Look at your business like it’s a math equation. First, there’s the amount of outreach you’re doing to bring in new customers. That is either one to many or one to one (marketing verus sales). Then, there is the percentage of those people that convert into paying customers. From there, there is the percentage of users that are retained over time, and lastly, there is the percentage of users you are able to up-sell over time.
The only function of your product in this math equation (for repeatable business models) is to increase retention (aka solve a problem well over time). You need to innovate on your product to increase retention, but that is its primary purpose.

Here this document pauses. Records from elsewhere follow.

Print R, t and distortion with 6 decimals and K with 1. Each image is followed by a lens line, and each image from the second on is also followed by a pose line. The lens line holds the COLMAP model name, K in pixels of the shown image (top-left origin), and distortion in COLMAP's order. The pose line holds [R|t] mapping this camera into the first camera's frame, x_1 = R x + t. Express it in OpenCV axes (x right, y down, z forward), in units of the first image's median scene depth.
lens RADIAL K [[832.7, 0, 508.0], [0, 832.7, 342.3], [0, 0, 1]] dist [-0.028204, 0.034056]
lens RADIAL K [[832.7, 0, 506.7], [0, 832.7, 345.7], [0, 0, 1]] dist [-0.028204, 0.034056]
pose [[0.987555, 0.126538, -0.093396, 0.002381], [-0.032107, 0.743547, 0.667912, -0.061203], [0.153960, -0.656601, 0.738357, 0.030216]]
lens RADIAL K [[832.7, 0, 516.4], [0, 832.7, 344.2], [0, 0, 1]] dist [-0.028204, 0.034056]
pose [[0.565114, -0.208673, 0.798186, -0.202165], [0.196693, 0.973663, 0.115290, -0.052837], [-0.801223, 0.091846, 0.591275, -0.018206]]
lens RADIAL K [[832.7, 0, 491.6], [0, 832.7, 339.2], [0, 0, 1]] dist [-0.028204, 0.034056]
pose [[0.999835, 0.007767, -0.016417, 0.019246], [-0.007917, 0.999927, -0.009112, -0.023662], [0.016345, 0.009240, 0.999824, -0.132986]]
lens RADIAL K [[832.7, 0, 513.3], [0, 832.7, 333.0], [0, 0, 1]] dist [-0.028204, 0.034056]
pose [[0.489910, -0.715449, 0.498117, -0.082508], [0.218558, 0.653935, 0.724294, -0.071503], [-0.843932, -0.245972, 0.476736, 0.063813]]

Not Realizing The World Is More Complex Than Just Business
Something I hear from the startup world that I think is total bogus is that you should focus entirely on your startup, and nothing else. I agree that focus is extremely important and that you should work extreme hours. However, I don’t believe that you can just forsake everything else in your life to build your company. The primary thing I’m mentioning here is building a network. Over the last year I have built an extensive network of successful entrepreneurs and executives. Some people might consider my effort a waste of time, but I have a ton of leverage now that I’ve never had before. I have a greater understanding of the world and how to build a large company, and I have the connections to raise capital, hire, and do literally anything in my life more effectively.
There is a reason that successful CEOs pay tens of thousands of dollars a month, or more, to build up their networks. Knowing the right people is incredibly important. It increases the quality of advice you receive by 10x, it increases your fundraising potential by 10x, and it raises your team building potential by 10x. Spend some time building a strong network and it will pay you back over the course of your life.